On July 6, 2002, Bonderman was involved in a three-team deal. The Athletics had sent Carlos Peña, a player to be named later (who later became Bonderman), and Franklyn Germán to the Detroit Tigers. The New York Yankees sent Ted Lilly, John-Ford Griffin, and Jason Arnold to the Athletics. The Tigers sent Jeff Weaver to the Yankees and cash to the Athletics.

===Detroit Tigers===
Bonderman debuted in the major leagues when he was 20 years old. His major league debut came against the Minnesota Twins, who scored six runs in four innings. In his rookie campaign of 2003, the Tigers finished with the second-worst record in MLB history at 43-119 and came close to being the first team with two pitchers who each lost 20 games in a season since Wilbur Wood and Stan Bahnsen with the 1973 Chicago White Sox. With a 6-18 record, he was removed from the starting rotation by manager Alan Trammell on September 3. One night after Mike Maroth lost his 21st of the year, Bonderman was reinstated into the rotation but cemented a 6-19 record as the losing pitcher in his last decision of the season in a 6-2 defeat to the Twins at the Metrodome on September 19. The next season, Bonderman went 11–13 with a 4.89 ERA. In 2005, he had a 14–13 record and a 4.57 ERA. Bonderman was the Tigers Opening Day starter for the 2005 season.

In 2006 Bonderman finished with a 14–8 record, his career best and posted a 4.08 ERA. He started game four of the 2006 American League Division Series against the Yankees. He pitched five perfect innings before giving up a hit. He then pitched 31/3 more innings, surrendering only one run. Bonderman was the winning pitcher in the game that gave the Tigers the series. He pitched again in game four of the 2006 American League Championship Series, pitching six innings and giving up three runs. The Tigers would go on to win the game and series for the American League Pennant. In the World Series, he pitched six innings giving up two runs. He left the game with the Tigers in the lead. However, the Tigers would ultimately lose the game, as well as the series the following day.
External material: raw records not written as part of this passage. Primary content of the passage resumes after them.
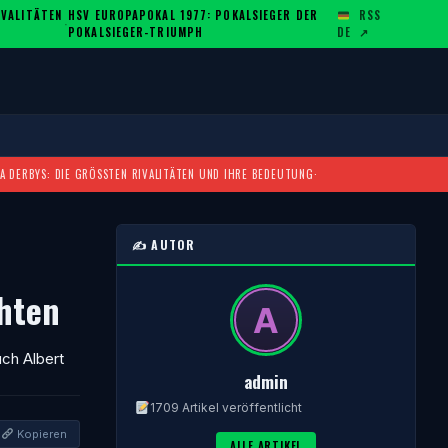
ALITÄTEN U
HSV EUROPAPOKAL 1977: POKALSIEGER DER
RSS
·
POKALSIEGER-TRIUMPH
DE
↗
A DERBYS: DIE GRÖSSTEN RIVALITÄTEN UND IHRE BEDEUTUNG
·
✍️ AUTOR
hten
ch Albert
admin
1709 Artikel veröffentlicht
Kopieren
ALLE ARTIKEL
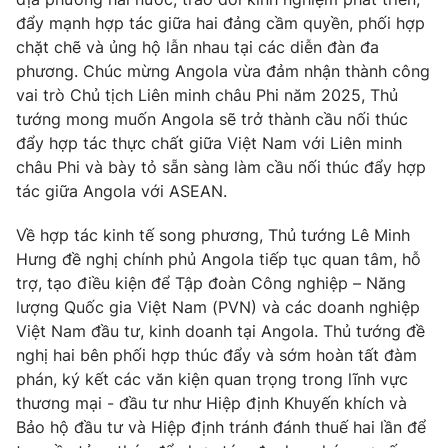
Thị trường 24h
Tấm lòng Việt
đẩy mạnh hợp tác giữa hai đảng cầm quyền, phối hợp
chặt chẽ và ủng hộ lẫn nhau tại các diễn đàn đa
VTV4
Vươn mình bằng AI
phương. Chúc mừng Angola vừa đảm nhận thành công
vai trò Chủ tịch Liên minh châu Phi năm 2025, Thủ
tướng mong muốn Angola sẽ trở thành cầu nối thúc
VTV9
VTV8
đẩy hợp tác thực chất giữa Việt Nam với Liên minh
châu Phi và bày tỏ sẵn sàng làm cầu nối thúc đẩy hợp
Liên hệ tòa soạn
English
tác giữa Angola với ASEAN.
Về hợp tác kinh tế song phương, Thủ tướng Lê Minh
Hưng đề nghị chính phủ Angola tiếp tục quan tâm, hỗ
trợ, tạo điều kiện để Tập đoàn Công nghiệp – Năng
THỜI BÁO VTV
lượng Quốc gia Việt Nam (PVN) và các doanh nghiệp
Việt Nam đầu tư, kinh doanh tại Angola. Thủ tướng đề
nghị hai bên phối hợp thúc đẩy và sớm hoàn tất đàm
phán, ký kết các văn kiện quan trọng trong lĩnh vực
Theo dõi báo trên
thương mại - đầu tư như Hiệp định Khuyến khích và
Bảo hộ đầu tư và Hiệp định tránh đánh thuế hai lần để
Cơ quan chủ quản:
Đài Truyền hình Việt Nam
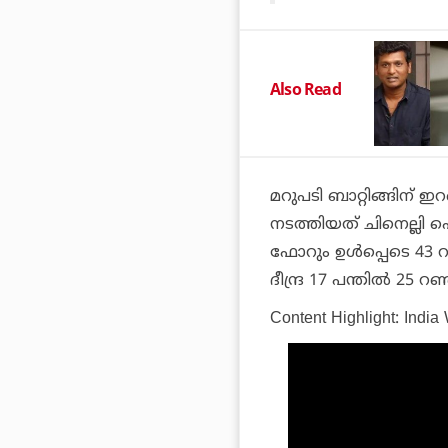
Also Read
മറുപടി ബാറ്റിങ്ങിന് ഇ
നടത്തിയത് ചിനെല്ലി ഹെന
ഫോറും ഉള്‍പ്പെടെ 43
ദീന്ദ്ര 17 പന്തില്‍ 25 റ
Content Highlight: Indi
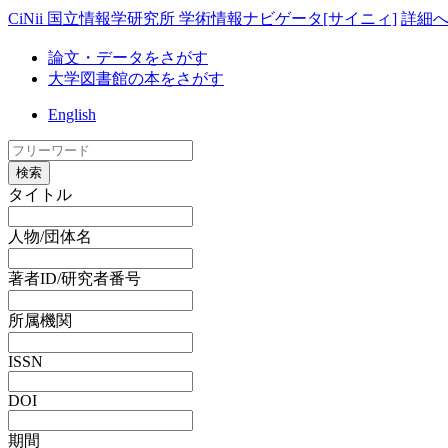
CiNii 国立情報学研究所 学術情報ナビゲータ[サイニィ]
詳細
論文・データをさがす
大学図書館の本をさがす
English
検索
タイトル
人物/団体名
著者ID/研究者番号
所属機関
ISSN
DOI
期間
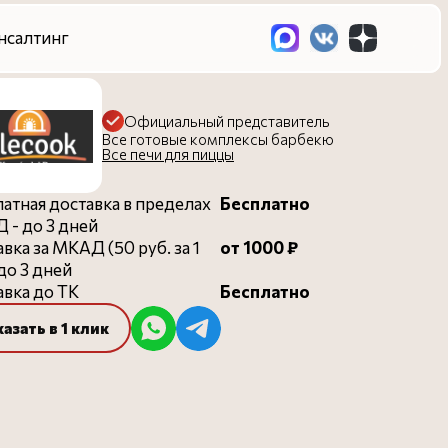
Официальный представитель
Все готовые комплексы барбекю
Все печи для пиццы
атная доставка в пределах
Бесплатно
 - до 3 дней
вка за МКАД (50 руб. за 1
от 1000 ₽
 до 3 дней
вка до ТК
Бесплатно
казать в 1 клик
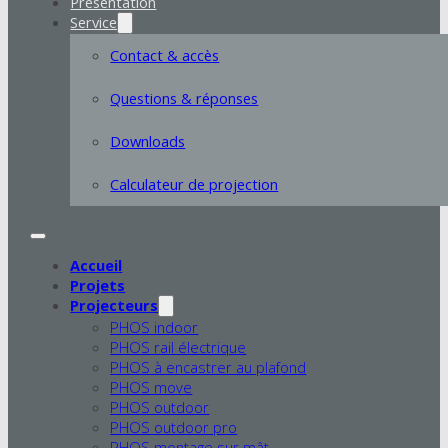
Présentation
Service
Contact & accès
Questions & réponses
Downloads
Calculateur de projection
Accueil
Projets
Projecteurs
PHOS indoor
PHOS rail électrique
PHOS à encastrer au plafond
PHOS move
PHOS outdoor
PHOS outdoor pro
PHOS montage sur mât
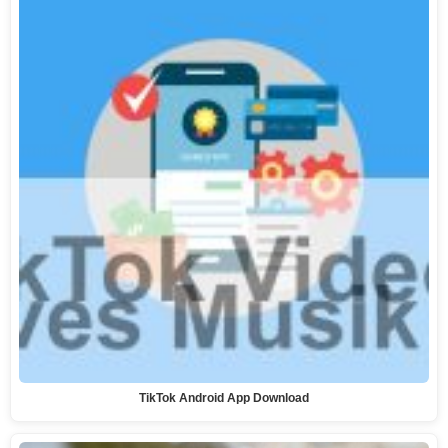
TikTok Android App Download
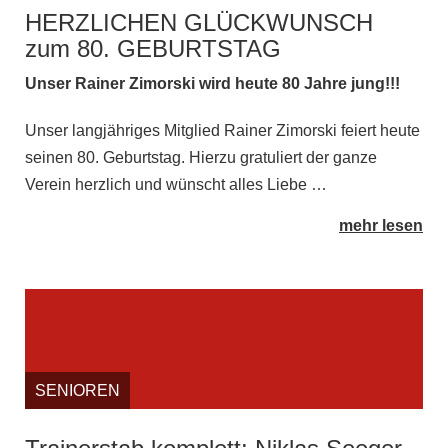
HERZLICHEN GLÜCKWUNSCH
zum 80. GEBURTSTAG
Unser Rainer Zimorski wird heute 80 Jahre jung!!!
Unser langjähriges Mitglied Rainer Zimorski feiert heute
seinen 80. Geburtstag. Hierzu gratuliert der ganze
Verein herzlich und wünscht alles Liebe …
mehr lesen
SENIOREN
In 2007, Bonderman had the best start of his career, but after the all-star break he struggled only winning four games, finishing 11–9 with a 5.01 ERA. He finished second in the 2007 All-Star Game Final vote.

Bonderman missed most of the 2008 season because he had procedures done to remove a blood clot in his axillary vein.
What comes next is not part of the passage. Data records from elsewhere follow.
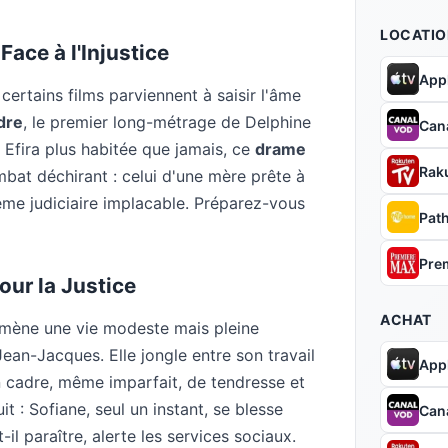
LOCATIO
Face à l'Injustice
App
rtains films parviennent à saisir l'âme
dre
, le premier long-métrage de Delphine
Can
e Efira plus habitée que jamais, ce
drame
Rak
at déchirant : celui d'une mère prête à
ème judiciaire implacable. Préparez-vous
Pat
Pre
ur la Justice
ACHAT
 mène une vie modeste mais pleine
Jean-Jacques. Elle jongle entre son travail
App
un cadre, même imparfait, de tendresse et
it : Sofiane, seul un instant, se blesse
Can
il paraître, alerte les services sociaux.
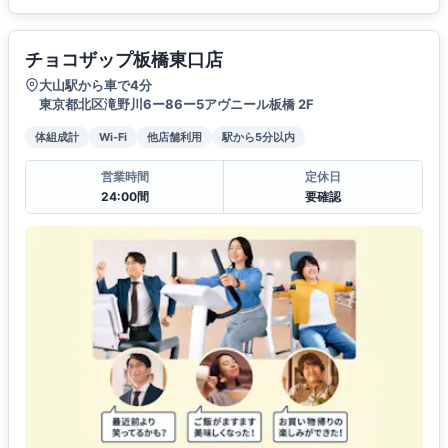
チョコザップ板橋東口店
大山駅から車で4分
東京都北区滝野川6ー86ー5アヴニール板橋 2F
体組成計
Wi-Fi
他店舗利用
駅から5分以内
営業時間
定休日
24:00間
要確認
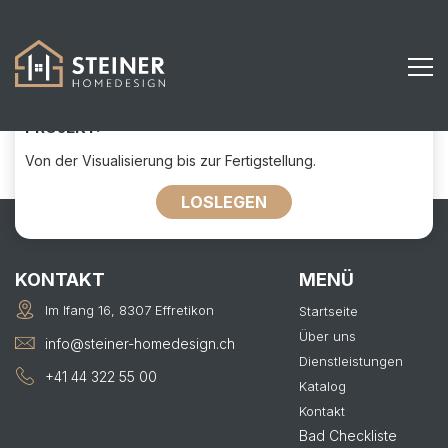
664
KONTAKTIEREN SIE UNS FÜR IHR
PROJEKT:
Von der Visualisierung bis zur Fertigstellung.
LOSLEGEN
KONTAKT
MENÜ
Im Ifang 16, 8307 Effretikon
Startseite
Über uns
info@steiner-homedesign.ch
Dienstleistungen
+41 44 322 55 00
Katalog
Kontakt
Bad Checkliste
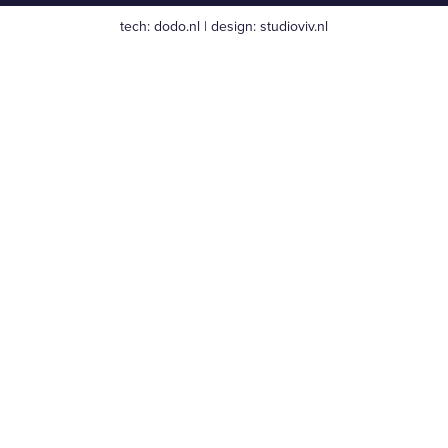
tech:
dodo.nl
|
design:
studioviv.nl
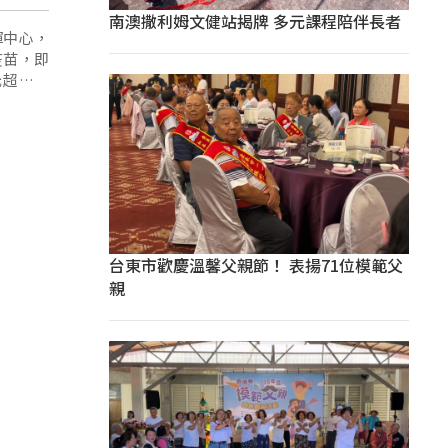
南澳撒利姆文健站揭牌 多元課程陪伴長者
揮中心，
疫苗，即
元超商禮
台東市歡慶溫馨父親節！ 表揚71位模範父
親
On June 13, 2009, five days after his only start of the season, Bonderman was placed on the disabled list indefinitely because of recurring pain in his pitching shoulder.
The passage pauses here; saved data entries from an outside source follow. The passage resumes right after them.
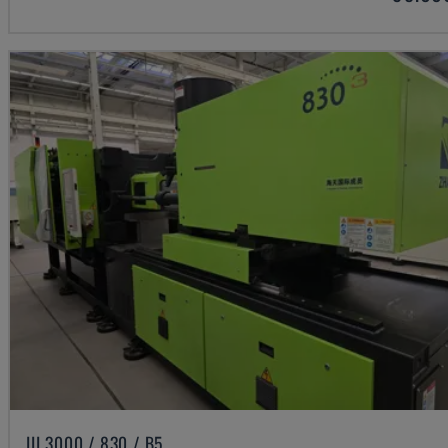
III 3000 / 830 / B5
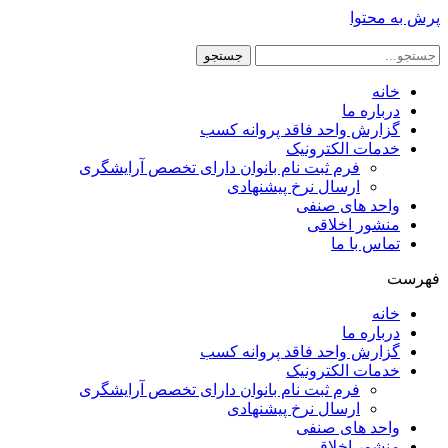
پرش به محتوا
جستجو
خانه
درباره ما
گزارش واحد فاقد پروانه کسب
خدمات الکترونیک
فرم ثبت نام بانوان دارای تخصص آرایشگری
ارسال نرخ پیشنهادی
واحد های صنفی
منشور اخلاقی
تماس با ما
فهرست
خانه
درباره ما
گزارش واحد فاقد پروانه کسب
خدمات الکترونیک
فرم ثبت نام بانوان دارای تخصص آرایشگری
ارسال نرخ پیشنهادی
واحد های صنفی
منشور اخلاقی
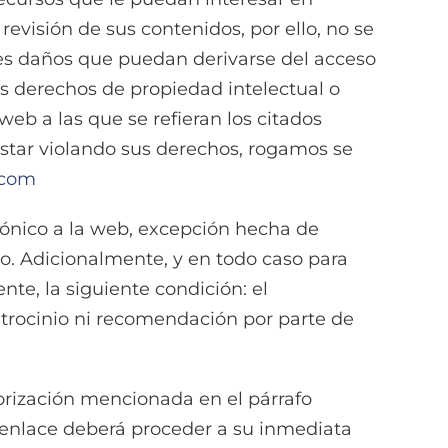
evisión de sus contenidos, por ello, no se
les daños que puedan derivarse del acceso
s derechos de propiedad intelectual o
eb a las que se refieran los citados
 estar violando sus derechos, rogamos se
.com
rónico a la web, excepción hecha de
o. Adicionalmente, y en todo caso para
te, la siguiente condición: el
atrocinio ni recomendación por parte de
torización mencionada en el párrafo
l enlace deberá proceder a su inmediata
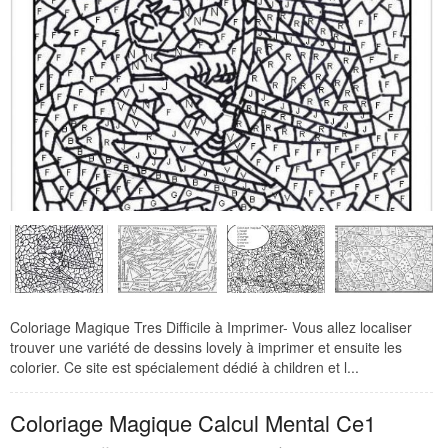
Coloriage Magique Tres Difficile à Imprimer- Vous allez localiser
trouver une variété de dessins lovely à imprimer et ensuite les
colorier. Ce site est spécialement dédié à children et l...
Coloriage Magique Calcul Mental Ce1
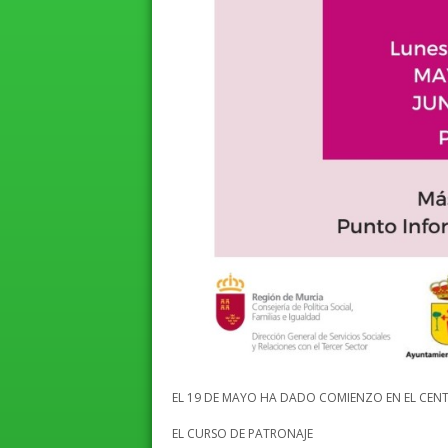
EL 19 DE MAYO HA DADO COMIENZO EN EL CEN
EL CURSO DE PATRONAJE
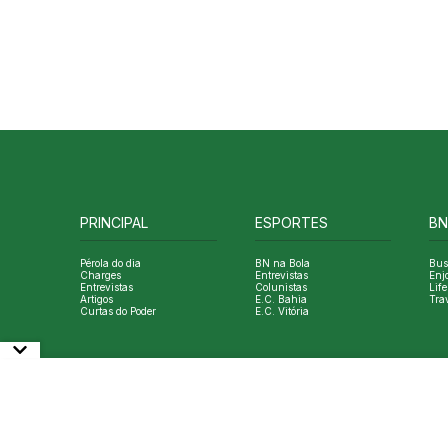
PRINCIPAL
ESPORTES
BN
Pérola do dia
BN na Bola
Bus
Charges
Entrevistas
Enj
Entrevistas
Colunistas
Life
Artigos
E.C. Bahia
Tra
Curtas do Poder
E.C. Vitória
© Copyright Bahia Notícias. All Rights Reserved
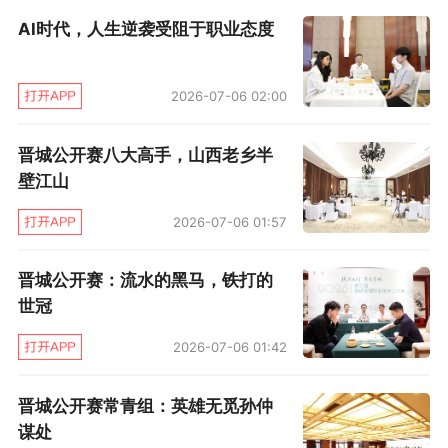
个女子组、3个青少年组（细分至U14、U15-
AI时代，人生逆袭受阻于职业态度
16、U17-18）、1个常青组。
预选细分组别给了新锐和元老棋手参赛机会。本
2026-07-06 02:00
届晋城公开赛，年仅14岁的张一淼三段、15岁的
晋城公开赛八大高手，山西老乡半
尹成志五段出现在本赛赛场，尹成志首轮还战胜
壁江山
了应一韬六段，次轮不敌陈贤八段；张一淼首轮
2026-07-06 01:57
不敌陶欣然九段，但也让后者大费周章。
晋城公开赛：流水的黑马，铁打的
还有四位年轻女棋手获得与一线男子高手硬碰硬
世冠
对抗之机。首轮周泓余七段、方若曦六段、丁明
2026-07-06 01:42
君四段分别不敌丁浩九段、李雨昂四段、党毅飞
九段，其中丁明君对世界大赛两冠王党毅飞那盘
晋城公开赛常青组：英雄无觅孙仲
棋一度胜率接近百分百，若非后半盘“手抖”，即
谋处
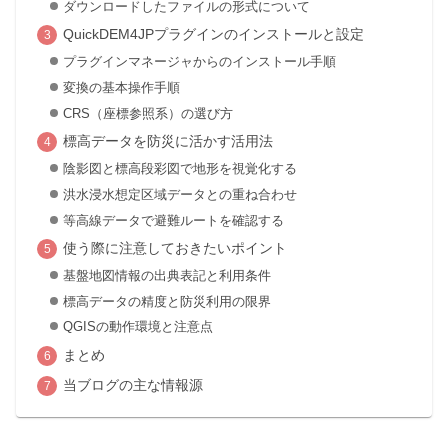
ダウンロードしたファイルの形式について
QuickDEM4JPプラグインのインストールと設定
プラグインマネージャからのインストール手順
変換の基本操作手順
CRS（座標参照系）の選び方
標高データを防災に活かす活用法
陰影図と標高段彩図で地形を視覚化する
洪水浸水想定区域データとの重ね合わせ
等高線データで避難ルートを確認する
使う際に注意しておきたいポイント
基盤地図情報の出典表記と利用条件
標高データの精度と防災利用の限界
QGISの動作環境と注意点
まとめ
当ブログの主な情報源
Bonderman started 29 games for the Tigers in 2010, going 8–10 with a league-worst 5.53 ERA. Following the season, he was granted free agency. Bonderman remained unsigned through the 2011 season.

===Seattle Mariners===
On December 21, 2012, Bonderman signed a minor league contract with the Seattle Mariners. The deal included an invitation to spring training. He made his first start for the major league club on June 2, and took the loss in a 10–0 win by the Minnesota Twins. On June 7, in his second start, he pitched three-hit ball for six innings to beat the New York Yankees and earn his first win since 2010. He was designated for assignment on July 8, 2013, following consecutive poor starts. He elected free agency on July 11.

===Detroit Tigers (second stint)===
On July 14, 2013, Bonderman was signed to a minor league deal bringing him back to Detroit, playing for the Triple-A Toledo Mud Hens. On August 5, Bonderman was recalled from the Mud Hens, to join the Tigers bullpen. In his first appearance back with Detroit, Bonderman pitched three innings of scoreless relief in the Tigers 6–5 victory over the Cleveland Indians, to earn his first career victory in relief. He became a free agent following the season.

==Pitching style==
Bonderman threw four pitches, relying primarily on a two-seam fastball at 89–93 mph. His other pitches included a slider at 80–82 mph, a four-seam fastball at 89–92 mph, a changeup at 85–88 mph, and rarely a cutter at 86 mph.

==Personal life==
Bonderman resides in Pasco, Washington with his wife Amber and their two children.